It used to be a cycle of going to school to acquire knowledge and then getting a white collar job afterwards.
A lot of people never gave a thought to acquiring skills or harnessing their innate talents to earn a living.
As time evolves, more people are beginning to discover that life has gone beyond the usual cycle of obtaining a certificate, hence people are beginning to put their skills to good use and with hard work, consistency, and creativity, it is paying off real good to most of them.
Aurora James may not be an everyday name but the 33-year-old has carved a niche for herself in the world of fashion entrepreneurship by projecting Africa to the world through her designs.
Gradually, her unique achievements in the fashion world have set her name to ring a bell to many especially the fashionistas each time it is mentioned.
She is one of rare fashion entrepreneurs who derive satisfaction in taking African values and culture to the world via her traditional footwear brand known as Brother Vellies.
Prior to founding Brother Vellies in 2013, Aurora had spent some years experimenting with designs and different artisans in Africa and later decided to take it to the next level by introducing her favourite traditional African footwear to the rest of the world.
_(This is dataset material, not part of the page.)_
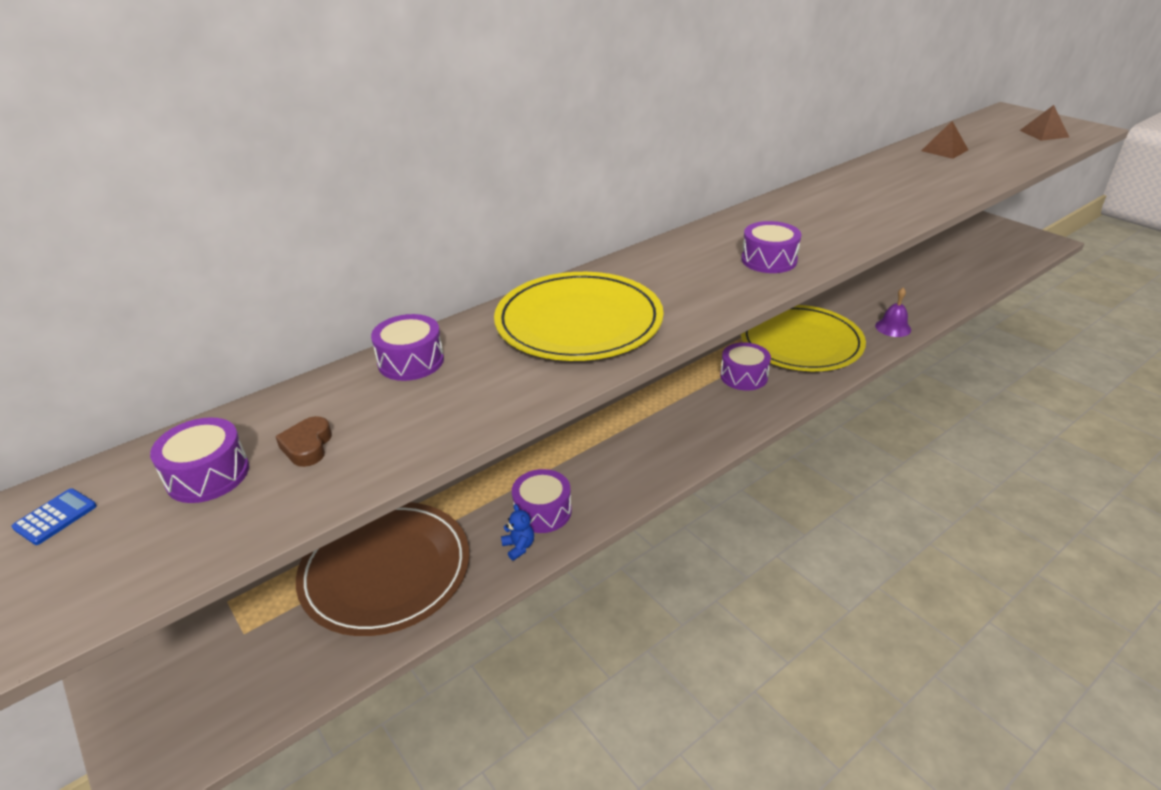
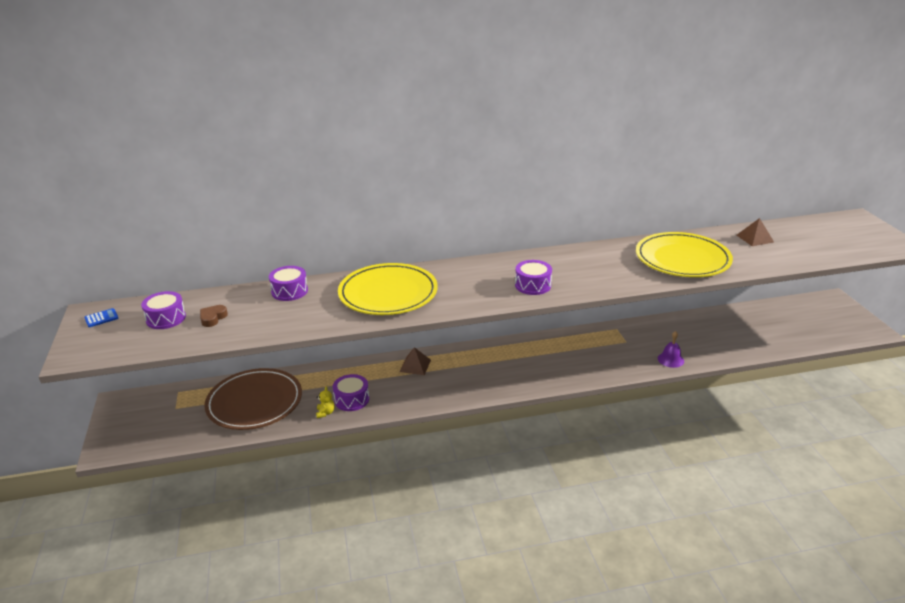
camera: 25 degrees right, 5 degrees down
blue teddy bear [501,504,534,561] -> yellow teddy bear [316,387,334,418]
purple drum [720,342,771,391] -> none
yellow plate [741,305,866,371] -> yellow plate moved to [636,232,733,277]
brown pyramid [1019,105,1069,141] -> brown pyramid moved to [399,347,431,375]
Her goal was to preserve the shoe-making craft in Africa and at the same time, create new jobs for artisans in her workshops where authentic, modern-day desert boots, shoes, slippers and sandals are produced.
With time, she launched her first official collection in 2014 Spring, and as business boomed in South Africa, she decided to tap into other countries by expanding to Kenya and Morocco.
Brother Vellies is designed in Brooklyn, produced with local artists across Africa, and sold in over 25 stores from New York to Japan, including online.
In the spring of 2015, she partnered with the United Nations as part of the Ethical Fashion Initiative, which helped her secure living wages and streamlined productions facilities for her artisans in Kenya.
Relatively unknown outside of Africa, the velskoen – pronounced “fell-skoon” and known colloquially as “vellies” – are actually the ancestor of the modern day desert boot.
At the workshop in South Africa, a small group of men and women assemble a few dozen pairs of shoes a day by hand, using techniques refined over multiple generations.
The workshop was established in 1963 and is an open space that welcomes artisans of all genders, sexual orientation, backgrounds and tribes.
Aurora now travels to Africa almost every month to liase with the local artisans, experience the diverse culture of the continent, and unearth new inspirations with the aim of taking her brand to the world.
Who says Africa isn’t on her road to global fame with the likes of Aurora in the picture?